◆ List of tasks ◆
A. In the blog post about the Arts Council bursary, copy the passage from "Last night, at" up to and including "in funding matters." without changing a word.
B. Decide whether each statement agrees with the blog post about the Arts Council bursary. Answer yes or no for each, and quote the words from the post that settle it.
(i) The writer received a bursary in 2004.
(ii) Both of the writer's publishers are large commercial houses.
(iii) Theo Dorgan urged artists to contact Arts Minister Martin Cullen.
C. According to the blog post about the Arts Council bursary, what is the average fee for a reading?

◆ Excerpt provided ◆
■ ■ ■ ■ ■
Thursday, 19 March 2009
NO ARTS CO DOSH FOR ME - BOO HOO
Well, no Arts Council Bursary for me again in this new round-up. I'm really disappointed. I fit their criteria: full time artist, always working, being published, in need of financial assistance. And although I was shortlisted this time, I didn't make the cut. With my family expanding, I really hoped the pressure would be off me for a while to scramble about looking for ways to earn. There's only so many readings a girl gets to do (and at an average fee of €250, they're hardly the stuff of high earnings.) It's no wonder I don't write much new stuff anymore: I'm constantly looking for other forms of writing work: writing articles, translating, teaching workshops, judging lit comps, residencies etc. But soon (with a new addition to the family) I will have less time and freedom than ever for gadding about the country to give workshops, readings etc. It's hard to know what to try next. I did get a bursary in 2004 and it was a Godsend; I eked it out and made it last for over a year. I sometimes joke that I will be the only writer/vegetarian flipping burgers in Supermac's. Thank God there are four of them in the town I live in because, at this rate, I'll need to go and work there.
I wonder sometimes is it because I am not with a big publisher that the Arts Co don't give me a bursary? Both my publishers - Arlen House and Salt - are small operations, publishing books for the absolute love of literature, hopeful of a profit. But, generally, their writers don't earn advances or pots of money by being published by them. Both houses produce beautiful, literate, readable works but both fight very hard to survive in the commercial publishing world. Their writers are delighted to be published by such caring publishers, but they won't live off their earnings and neither will the publishers themselves. They rely a lot on funding and, without it, things get very hard.
Is it Arts Co policy, I wonder, to only support the already supported i.e. those with big publishers who can promote their work endlessly, or those already earning through uni jobs, long residencies etc.?
Last night, at the launch of the Cúirt brochure, Theo Dorgan lamented the loss of funding to the Arts Council. They, he said, have had to make cuts because they themselves have been cut. I understand this. But, for some reason, literature always seems to me like the poor relation in funding matters.
Theo said: 'The arts matter. Politicians need to understand this.' He also urged us - the artists - to take matters into our own hands. He called on us to contact Arts Minister Martin Cullen and ask him for a reversal of the €8.5 million budget cut to the Arts. I, for one, will be doing just that.
[p.s. The Cúirt line-up is fantastic this year: Joseph O'Neill, Carol Ann Duffy, Claire Keegan, Leontia Flynn, Aidan Higgins, Petina Gappah, Helen Simpson etc. etc. Go, enjoy!]
Labels:
Arts Council,
bursary,
Cúirt,
funding,
funding cuts
Subscribe to:
Post Comments (Atom)
■ ■ ■ ■ ■
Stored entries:
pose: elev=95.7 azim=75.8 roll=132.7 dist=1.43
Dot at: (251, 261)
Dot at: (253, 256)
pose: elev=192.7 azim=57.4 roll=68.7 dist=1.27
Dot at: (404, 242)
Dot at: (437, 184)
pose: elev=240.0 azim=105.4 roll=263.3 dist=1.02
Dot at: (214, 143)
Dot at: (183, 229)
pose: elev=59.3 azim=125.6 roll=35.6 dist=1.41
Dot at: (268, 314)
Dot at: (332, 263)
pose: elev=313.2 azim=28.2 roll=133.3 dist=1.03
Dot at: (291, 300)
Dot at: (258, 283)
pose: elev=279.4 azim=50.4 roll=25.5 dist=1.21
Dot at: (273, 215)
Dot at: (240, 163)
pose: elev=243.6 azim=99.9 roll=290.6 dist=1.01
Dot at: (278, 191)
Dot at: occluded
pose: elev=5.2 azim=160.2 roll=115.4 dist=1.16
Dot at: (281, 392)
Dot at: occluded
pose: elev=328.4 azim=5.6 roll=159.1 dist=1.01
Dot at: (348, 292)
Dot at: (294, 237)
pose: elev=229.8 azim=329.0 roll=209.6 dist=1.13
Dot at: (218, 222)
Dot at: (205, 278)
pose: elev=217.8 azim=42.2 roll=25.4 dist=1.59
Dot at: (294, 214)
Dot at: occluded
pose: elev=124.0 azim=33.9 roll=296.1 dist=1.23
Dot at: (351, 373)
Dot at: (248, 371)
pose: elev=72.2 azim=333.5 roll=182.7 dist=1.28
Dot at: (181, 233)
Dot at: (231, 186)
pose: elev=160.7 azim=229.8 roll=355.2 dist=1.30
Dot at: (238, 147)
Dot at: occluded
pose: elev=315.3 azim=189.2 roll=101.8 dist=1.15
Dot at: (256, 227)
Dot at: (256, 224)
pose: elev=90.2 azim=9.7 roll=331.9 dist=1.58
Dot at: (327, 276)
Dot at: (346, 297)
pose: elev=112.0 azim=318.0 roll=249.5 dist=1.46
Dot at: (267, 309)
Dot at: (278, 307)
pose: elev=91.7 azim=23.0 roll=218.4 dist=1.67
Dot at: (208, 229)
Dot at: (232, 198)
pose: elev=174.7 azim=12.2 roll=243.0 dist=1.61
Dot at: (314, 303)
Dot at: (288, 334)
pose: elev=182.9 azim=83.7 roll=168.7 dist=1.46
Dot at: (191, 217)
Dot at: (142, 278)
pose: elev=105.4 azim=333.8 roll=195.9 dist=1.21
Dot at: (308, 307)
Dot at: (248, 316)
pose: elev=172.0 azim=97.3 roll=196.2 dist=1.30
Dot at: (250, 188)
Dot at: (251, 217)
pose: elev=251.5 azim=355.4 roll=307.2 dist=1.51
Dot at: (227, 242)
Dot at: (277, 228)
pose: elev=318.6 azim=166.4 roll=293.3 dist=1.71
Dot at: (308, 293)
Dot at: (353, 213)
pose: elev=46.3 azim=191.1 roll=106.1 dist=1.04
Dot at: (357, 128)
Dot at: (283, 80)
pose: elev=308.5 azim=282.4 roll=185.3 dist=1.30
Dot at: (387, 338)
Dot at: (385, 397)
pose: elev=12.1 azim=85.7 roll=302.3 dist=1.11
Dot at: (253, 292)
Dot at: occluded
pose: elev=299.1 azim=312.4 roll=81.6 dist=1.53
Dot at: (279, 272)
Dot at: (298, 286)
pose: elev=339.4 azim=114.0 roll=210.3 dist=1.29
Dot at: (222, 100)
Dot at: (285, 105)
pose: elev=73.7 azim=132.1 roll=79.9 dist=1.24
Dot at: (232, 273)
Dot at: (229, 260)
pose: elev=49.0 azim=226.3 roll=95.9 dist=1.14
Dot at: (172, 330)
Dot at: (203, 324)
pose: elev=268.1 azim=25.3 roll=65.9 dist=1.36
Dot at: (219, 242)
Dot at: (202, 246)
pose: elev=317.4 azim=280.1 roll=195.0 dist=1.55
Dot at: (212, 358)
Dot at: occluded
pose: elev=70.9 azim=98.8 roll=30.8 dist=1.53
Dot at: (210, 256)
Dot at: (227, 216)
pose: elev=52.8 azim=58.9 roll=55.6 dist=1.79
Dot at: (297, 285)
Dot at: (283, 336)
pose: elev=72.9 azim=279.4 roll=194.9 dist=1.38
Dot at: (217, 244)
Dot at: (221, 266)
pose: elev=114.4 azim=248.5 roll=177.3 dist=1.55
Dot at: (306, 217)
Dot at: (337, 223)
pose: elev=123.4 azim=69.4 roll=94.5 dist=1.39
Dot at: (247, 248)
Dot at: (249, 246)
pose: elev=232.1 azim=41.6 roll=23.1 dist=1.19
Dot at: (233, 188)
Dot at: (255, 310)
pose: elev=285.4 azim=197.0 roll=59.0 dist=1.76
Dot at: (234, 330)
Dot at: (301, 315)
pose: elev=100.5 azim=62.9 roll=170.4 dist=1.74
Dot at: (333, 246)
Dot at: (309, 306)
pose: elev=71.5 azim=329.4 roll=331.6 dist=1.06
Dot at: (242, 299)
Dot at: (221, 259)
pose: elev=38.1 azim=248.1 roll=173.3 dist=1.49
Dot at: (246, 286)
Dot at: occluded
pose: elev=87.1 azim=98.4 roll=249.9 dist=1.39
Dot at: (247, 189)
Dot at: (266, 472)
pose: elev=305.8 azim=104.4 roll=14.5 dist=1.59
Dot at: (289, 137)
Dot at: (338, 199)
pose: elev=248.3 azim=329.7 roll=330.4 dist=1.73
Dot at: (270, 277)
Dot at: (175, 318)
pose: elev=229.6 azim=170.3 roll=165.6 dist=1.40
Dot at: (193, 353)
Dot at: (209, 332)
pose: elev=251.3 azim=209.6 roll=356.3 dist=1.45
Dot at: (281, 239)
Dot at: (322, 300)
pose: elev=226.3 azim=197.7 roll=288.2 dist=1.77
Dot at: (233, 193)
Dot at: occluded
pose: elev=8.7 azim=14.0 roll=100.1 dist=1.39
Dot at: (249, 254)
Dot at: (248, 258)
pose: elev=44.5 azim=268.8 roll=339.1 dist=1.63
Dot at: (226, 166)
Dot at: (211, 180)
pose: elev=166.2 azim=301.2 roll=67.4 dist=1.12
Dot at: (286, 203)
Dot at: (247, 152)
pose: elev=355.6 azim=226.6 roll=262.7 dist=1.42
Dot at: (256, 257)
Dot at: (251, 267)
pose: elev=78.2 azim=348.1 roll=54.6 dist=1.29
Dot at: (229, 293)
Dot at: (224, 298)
■ ■ ■ ■ ■
◆ The solutions ◆
A.
Last night, at the launch of the Cúirt brochure, Theo Dorgan lamented the loss of funding to the Arts Council. They, he said, have had to make cuts because they themselves have been cut. I understand this. But, for some reason, literature always seems to me like the poor relation in funding matters.

B.
(i) Yes: "I did get a bursary in 2004 and it was a Godsend"
(ii) No: "Both my publishers - Arlen House and Salt - are small operations"
(iii) Yes: "He called on us to contact Arts Minister Martin Cullen and ask him for a reversal of the €8.5 million budget cut to the Arts."

C. €250